Work required
Only the lines below from the one with "Phone Number" through the one with "Registered Address: Cumberland" are to be written out, exactly and without any images.

Data extract

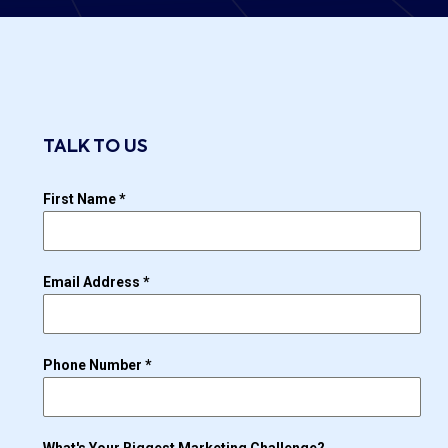
TALK TO US
First Name
*
Email Address
*
Phone Number
*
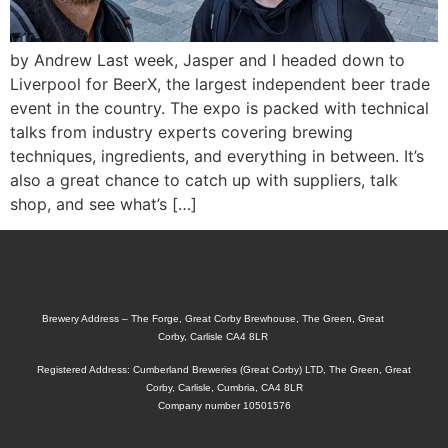
by Andrew Last week, Jasper and I headed down to
Liverpool for BeerX, the largest independent beer trade
event in the country. The expo is packed with technical
talks from industry experts covering brewing
techniques, ingredients, and everything in between. It’s
also a great chance to catch up with suppliers, talk
shop, and see what’s […]
Brewery Address – The Forge, Great Corby Brewhouse, The Green, Great
Corby, Carlisle CA4 8LR
Registered Address: Cumberland Breweries (Great Corby) LTD, The Green, Great
Corby, Carlisle, Cumbria, CA4 8LR
Company number 10501576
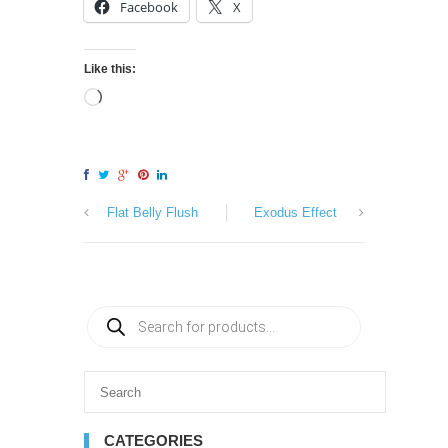
Facebook
X
Like this:
Flat Belly Flush
Exodus Effect
CATEGORIES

Answer to the problem
Phone Number
*
by Andrew Last week, Jasper and I headed down to
Liverpool for BeerX, the largest independent beer trade
event in the country. The expo is packed with technical
talks from industry experts covering brewing
techniques, ingredients, and everything in between. It’s
also a great chance to catch up with suppliers, talk
shop, and see what’s […]
Brewery Address – The Forge, Great Corby Brewhouse, The Green, Great
Corby, Carlisle CA4 8LR
Registered Address: Cumberland Breweries (Great Corby) LTD, The Green, Great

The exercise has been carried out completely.